= Beginning of Section =

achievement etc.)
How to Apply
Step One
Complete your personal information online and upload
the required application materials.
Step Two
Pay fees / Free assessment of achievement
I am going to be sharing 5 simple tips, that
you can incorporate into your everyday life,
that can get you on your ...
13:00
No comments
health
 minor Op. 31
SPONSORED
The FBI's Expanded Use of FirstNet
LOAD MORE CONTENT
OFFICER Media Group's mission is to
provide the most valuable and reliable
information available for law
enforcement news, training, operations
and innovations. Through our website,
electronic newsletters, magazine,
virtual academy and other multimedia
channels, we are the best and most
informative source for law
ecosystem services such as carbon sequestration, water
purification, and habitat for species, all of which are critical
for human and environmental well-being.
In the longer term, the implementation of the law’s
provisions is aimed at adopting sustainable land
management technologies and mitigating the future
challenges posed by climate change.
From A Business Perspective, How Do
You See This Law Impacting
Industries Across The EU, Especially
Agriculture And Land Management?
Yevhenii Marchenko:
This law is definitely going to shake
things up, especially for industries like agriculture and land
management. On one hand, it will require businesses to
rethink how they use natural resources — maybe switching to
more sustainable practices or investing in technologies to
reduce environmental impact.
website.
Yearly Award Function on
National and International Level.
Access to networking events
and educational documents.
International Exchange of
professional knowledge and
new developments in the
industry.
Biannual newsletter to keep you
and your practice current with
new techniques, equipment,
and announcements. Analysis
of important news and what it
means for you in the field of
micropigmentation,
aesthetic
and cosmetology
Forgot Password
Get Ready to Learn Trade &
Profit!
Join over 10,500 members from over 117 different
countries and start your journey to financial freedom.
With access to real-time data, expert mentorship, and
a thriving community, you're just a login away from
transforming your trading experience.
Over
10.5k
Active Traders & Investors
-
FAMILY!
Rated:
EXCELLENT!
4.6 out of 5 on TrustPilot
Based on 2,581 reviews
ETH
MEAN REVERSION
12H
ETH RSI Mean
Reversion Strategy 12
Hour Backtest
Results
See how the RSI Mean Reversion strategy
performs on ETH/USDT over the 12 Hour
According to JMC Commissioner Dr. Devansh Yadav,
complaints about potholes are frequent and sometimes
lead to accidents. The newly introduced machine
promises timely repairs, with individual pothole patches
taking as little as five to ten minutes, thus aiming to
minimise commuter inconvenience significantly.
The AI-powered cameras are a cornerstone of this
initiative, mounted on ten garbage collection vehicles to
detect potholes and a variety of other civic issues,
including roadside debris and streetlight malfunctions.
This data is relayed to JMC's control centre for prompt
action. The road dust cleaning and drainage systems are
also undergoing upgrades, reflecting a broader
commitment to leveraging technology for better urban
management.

= End of Section =

▶ **Work request**
Please write the full listing out again, exactly.

▶ **Answer to the exercise**
achievement etc.)
How to Apply
Step One
Complete your personal information online and upload
the required application materials.
Step Two
Pay fees / Free assessment of achievement
I am going to be sharing 5 simple tips, that
you can incorporate into your everyday life,
that can get you on your ...
13:00
No comments
health
 minor Op. 31
SPONSORED
The FBI's Expanded Use of FirstNet
LOAD MORE CONTENT
OFFICER Media Group's mission is to
provide the most valuable and reliable
information available for law
enforcement news, training, operations
and innovations. Through our website,
electronic newsletters, magazine,
virtual academy and other multimedia
channels, we are the best and most
informative source for law
ecosystem services such as carbon sequestration, water
purification, and habitat for species, all of which are critical
for human and environmental well-being.
In the longer term, the implementation of the law’s
provisions is aimed at adopting sustainable land
management technologies and mitigating the future
challenges posed by climate change.
From A Business Perspective, How Do
You See This Law Impacting
Industries Across The EU, Especially
Agriculture And Land Management?
Yevhenii Marchenko:
This law is definitely going to shake
things up, especially for industries like agriculture and land
management. On one hand, it will require businesses to
rethink how they use natural resources — maybe switching to
more sustainable practices or investing in technologies to
reduce environmental impact.
website.
Yearly Award Function on
National and International Level.
Access to networking events
and educational documents.
International Exchange of
professional knowledge and
new developments in the
industry.
Biannual newsletter to keep you
and your practice current with
new techniques, equipment,
and announcements. Analysis
of important news and what it
means for you in the field of
micropigmentation,
aesthetic
and cosmetology
Forgot Password
Get Ready to Learn Trade &
Profit!
Join over 10,500 members from over 117 different
countries and start your journey to financial freedom.
With access to real-time data, expert mentorship, and
a thriving community, you're just a login away from
transforming your trading experience.
Over
10.5k
Active Traders & Investors
-
FAMILY!
Rated:
EXCELLENT!
4.6 out of 5 on TrustPilot
Based on 2,581 reviews
ETH
MEAN REVERSION
12H
ETH RSI Mean
Reversion Strategy 12
Hour Backtest
Results
See how the RSI Mean Reversion strategy
performs on ETH/USDT over the 12 Hour
According to JMC Commissioner Dr. Devansh Yadav,
complaints about potholes are frequent and sometimes
lead to accidents. The newly introduced machine
promises timely repairs, with individual pothole patches
taking as little as five to ten minutes, thus aiming to
minimise commuter inconvenience significantly.
The AI-powered cameras are a cornerstone of this
initiative, mounted on ten garbage collection vehicles to
detect potholes and a variety of other civic issues,
including roadside debris and streetlight malfunctions.
This data is relayed to JMC's control centre for prompt
action. The road dust cleaning and drainage systems are
also undergoing upgrades, reflecting a broader
commitment to leveraging technology for better urban
management.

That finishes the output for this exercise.